Brief: Please reproduce the data below exactly, from the first line to the last.

Supplied records:
---

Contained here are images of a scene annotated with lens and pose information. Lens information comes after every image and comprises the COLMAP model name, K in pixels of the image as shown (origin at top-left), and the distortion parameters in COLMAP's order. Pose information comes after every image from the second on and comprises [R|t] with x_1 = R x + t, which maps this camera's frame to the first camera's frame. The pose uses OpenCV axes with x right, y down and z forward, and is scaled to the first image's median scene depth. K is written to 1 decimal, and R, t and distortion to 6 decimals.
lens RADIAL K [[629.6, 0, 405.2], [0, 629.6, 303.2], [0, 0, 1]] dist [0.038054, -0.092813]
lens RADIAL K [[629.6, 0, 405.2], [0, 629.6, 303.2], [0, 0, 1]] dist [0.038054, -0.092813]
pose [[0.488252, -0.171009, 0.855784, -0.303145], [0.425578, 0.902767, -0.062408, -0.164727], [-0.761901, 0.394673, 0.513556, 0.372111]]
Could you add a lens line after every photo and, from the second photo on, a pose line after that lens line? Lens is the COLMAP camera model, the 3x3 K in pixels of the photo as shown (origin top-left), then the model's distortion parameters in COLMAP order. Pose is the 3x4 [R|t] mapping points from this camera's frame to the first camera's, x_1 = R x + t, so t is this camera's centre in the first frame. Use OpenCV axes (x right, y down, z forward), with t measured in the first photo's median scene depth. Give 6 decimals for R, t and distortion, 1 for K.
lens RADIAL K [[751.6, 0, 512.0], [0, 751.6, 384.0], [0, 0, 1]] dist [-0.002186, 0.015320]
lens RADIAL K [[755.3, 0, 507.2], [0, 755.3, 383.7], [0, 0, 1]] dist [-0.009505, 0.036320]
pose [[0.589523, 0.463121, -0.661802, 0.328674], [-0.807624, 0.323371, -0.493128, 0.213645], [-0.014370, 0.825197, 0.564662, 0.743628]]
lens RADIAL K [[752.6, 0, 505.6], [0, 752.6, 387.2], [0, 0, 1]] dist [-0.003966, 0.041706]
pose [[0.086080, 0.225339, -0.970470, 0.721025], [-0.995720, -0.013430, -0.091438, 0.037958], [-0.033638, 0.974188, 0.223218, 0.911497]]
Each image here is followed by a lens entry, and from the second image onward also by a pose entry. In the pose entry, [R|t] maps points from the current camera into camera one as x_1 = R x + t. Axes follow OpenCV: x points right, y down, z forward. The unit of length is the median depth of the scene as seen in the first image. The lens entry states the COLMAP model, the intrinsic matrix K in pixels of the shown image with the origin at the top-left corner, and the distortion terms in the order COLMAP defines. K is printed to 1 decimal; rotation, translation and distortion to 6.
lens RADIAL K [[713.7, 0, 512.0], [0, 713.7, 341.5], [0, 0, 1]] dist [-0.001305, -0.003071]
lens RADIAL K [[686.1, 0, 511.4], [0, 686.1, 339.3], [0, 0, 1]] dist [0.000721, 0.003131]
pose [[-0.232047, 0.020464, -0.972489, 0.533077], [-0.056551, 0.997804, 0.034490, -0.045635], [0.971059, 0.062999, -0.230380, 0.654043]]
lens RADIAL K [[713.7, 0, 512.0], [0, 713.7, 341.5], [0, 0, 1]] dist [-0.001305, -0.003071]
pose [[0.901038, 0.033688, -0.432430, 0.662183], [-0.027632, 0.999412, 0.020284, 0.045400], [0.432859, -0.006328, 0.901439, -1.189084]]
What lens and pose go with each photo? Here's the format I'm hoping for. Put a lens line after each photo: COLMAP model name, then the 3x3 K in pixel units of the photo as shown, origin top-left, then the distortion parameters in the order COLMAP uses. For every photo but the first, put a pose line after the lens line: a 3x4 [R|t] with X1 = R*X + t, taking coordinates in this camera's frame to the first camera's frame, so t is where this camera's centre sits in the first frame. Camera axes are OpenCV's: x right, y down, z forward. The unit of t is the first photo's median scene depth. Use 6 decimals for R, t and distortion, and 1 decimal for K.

---

Answer box:
Contained here are images of a scene annotated with lens and pose information. Lens information comes after every image and comprises the COLMAP model name, K in pixels of the image as shown (origin at top-left), and the distortion parameters in COLMAP's order. Pose information comes after every image from the second on and comprises [R|t] with x_1 = R x + t, which maps this camera's frame to the first camera's frame. The pose uses OpenCV axes with x right, y down and z forward, and is scaled to the first image's median scene depth. K is written to 1 decimal, and R, t and distortion to 6 decimals.
lens RADIAL K [[629.6, 0, 405.2], [0, 629.6, 303.2], [0, 0, 1]] dist [0.038054, -0.092813]
lens RADIAL K [[629.6, 0, 405.2], [0, 629.6, 303.2], [0, 0, 1]] dist [0.038054, -0.092813]
pose [[0.488252, -0.171009, 0.855784, -0.303145], [0.425578, 0.902767, -0.062408, -0.164727], [-0.761901, 0.394673, 0.513556, 0.372111]]
Could you add a lens line after every photo and, from the second photo on, a pose line after that lens line? Lens is the COLMAP camera model, the 3x3 K in pixels of the photo as shown (origin top-left), then the model's distortion parameters in COLMAP order. Pose is the 3x4 [R|t] mapping points from this camera's frame to the first camera's, x_1 = R x + t, so t is this camera's centre in the first frame. Use OpenCV axes (x right, y down, z forward), with t measured in the first photo's median scene depth. Give 6 decimals for R, t and distortion, 1 for K.
lens RADIAL K [[751.6, 0, 512.0], [0, 751.6, 384.0], [0, 0, 1]] dist [-0.002186, 0.015320]
lens RADIAL K [[755.3, 0, 507.2], [0, 755.3, 383.7], [0, 0, 1]] dist [-0.009505, 0.036320]
pose [[0.589523, 0.463121, -0.661802, 0.328674], [-0.807624, 0.323371, -0.493128, 0.213645], [-0.014370, 0.825197, 0.564662, 0.743628]]
lens RADIAL K [[752.6, 0, 505.6], [0, 752.6, 387.2], [0, 0, 1]] dist [-0.003966, 0.041706]
pose [[0.086080, 0.225339, -0.970470, 0.721025], [-0.995720, -0.013430, -0.091438, 0.037958], [-0.033638, 0.974188, 0.223218, 0.911497]]
Each image here is followed by a lens entry, and from the second image onward also by a pose entry. In the pose entry, [R|t] maps points from the current camera into camera one as x_1 = R x + t. Axes follow OpenCV: x points right, y down, z forward. The unit of length is the median depth of the scene as seen in the first image. The lens entry states the COLMAP model, the intrinsic matrix K in pixels of the shown image with the origin at the top-left corner, and the distortion terms in the order COLMAP defines. K is printed to 1 decimal; rotation, translation and distortion to 6.
lens RADIAL K [[713.7, 0, 512.0], [0, 713.7, 341.5], [0, 0, 1]] dist [-0.001305, -0.003071]
lens RADIAL K [[686.1, 0, 511.4], [0, 686.1, 339.3], [0, 0, 1]] dist [0.000721, 0.003131]
pose [[-0.232047, 0.020464, -0.972489, 0.533077], [-0.056551, 0.997804, 0.034490, -0.045635], [0.971059, 0.062999, -0.230380, 0.654043]]
lens RADIAL K [[713.7, 0, 512.0], [0, 713.7, 341.5], [0, 0, 1]] dist [-0.001305, -0.003071]
pose [[0.901038, 0.033688, -0.432430, 0.662183], [-0.027632, 0.999412, 0.020284, 0.045400], [0.432859, -0.006328, 0.901439, -1.189084]]
What lens and pose go with each photo? Here's the format I'm hoping for. Put a lens line after each photo: COLMAP model name, then the 3x3 K in pixel units of the photo as shown, origin top-left, then the distortion parameters in the order COLMAP uses. For every photo but the first, put a pose line after the lens line: a 3x4 [R|t] with X1 = R*X + t, taking coordinates in this camera's frame to the first camera's frame, so t is where this camera's centre sits in the first frame. Camera axes are OpenCV's: x right, y down, z forward. The unit of t is the first photo's median scene depth. Use 6 decimals for R, t and distortion, and 1 decimal for K.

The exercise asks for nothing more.